Nut Trees Provide Wintertime Staples for the Table

Provide your family with walnuts and pecans by growing nut trees.


| November/December 2012



Pecans

Pecans collected from a tree sit in a cooking pot waiting to be eaten.

Photo By iStockphoto.com/Jason Crader

If you’re looking for a delicious, nutrition-packed natural food, crack a smile while you enjoy the new crop of hard-shelled fruits this autumn. During November and December, a lot of families put out the traditional holiday bowl of nuts and fancy nutcrackers as part of their home decorations. And as the holiday baking season approaches, a variety of nuts appear on store shelves — the most popular being walnuts and pecans.

But before those cold winter months even get here, why not be adventurous?
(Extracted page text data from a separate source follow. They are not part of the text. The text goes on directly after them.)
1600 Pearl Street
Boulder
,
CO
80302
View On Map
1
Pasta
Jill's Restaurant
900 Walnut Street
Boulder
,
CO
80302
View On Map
A few autumn walks with the entire family can produce stronger family ties, essential communication, exercise, and a fall bounty from walnut and pecan trees letting go of their precious delicacies. Harvest nut trees for baking, snacking, decorations and more. Processing them is really pretty simple. Hulling, shelling and storing our native black walnuts and pecans may seem like an old-fashioned way of taking advantage of Mother Nature’s bounty, but it is economical and fun. Just be sure you get to them before the squirrels!

Family history

The walnut family (Juglans species) includes butternuts, English walnuts and native black walnuts. Wild trees can be found in many parts of North America, and their fruit is a hard-shelled nut encased in a fibrous layer called a husk or hull.

While plantation or cultivated walnut trees are often severely pruned in order for strong trunk growth, wild trees can grow to more than 100 feet tall. Black walnut trees grow quickly in warm areas with rich soil and adequate water supply. Most English walnuts are grown commercially, with more than half the world’s supply coming from groves in California.
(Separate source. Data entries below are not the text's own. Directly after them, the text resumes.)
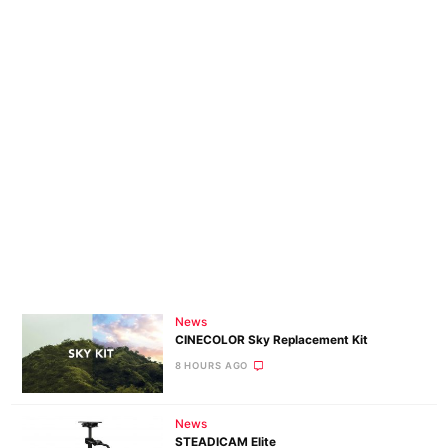
News
CINECOLOR Sky Replacement Kit
8 HOURS AGO
News
STEADICAM Elite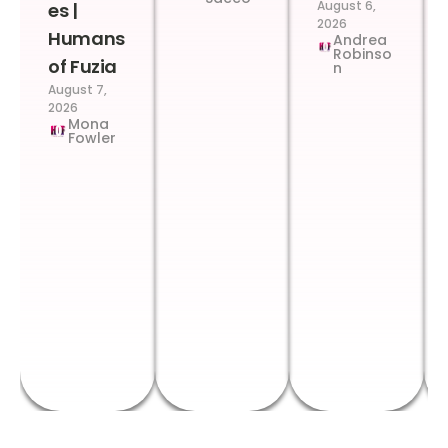
August 6,
es |
2026
Humans
Andrea
Robinso
of Fuzia
n
August 7,
2026
Mona
Fowler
Pecans are classified in the genus Carya, which also includes shellbark and shagbark hickory. Wild pecan trees can grow to more than 70 feet in height and produce small nutmeats in hard shells. Commercially grown trees yield the large, thin-shelled nuts we are used to eating. The wild pecan trees you’ll encounter in rural America are more likely to be smaller with a thicker shell, but, with patience, shelling enough for home use is definitely doable.

Harvesting nuts

If you have these nut trees in your yard, you already know when the nuts begin to fall, and they are yours for the taking. For those who gather in the woods, first make sure you obtain permission from the property owner, then look for walnuts to begin falling in September. Pecans ripen and can be harvested anytime from August to October, depending on which state you live in.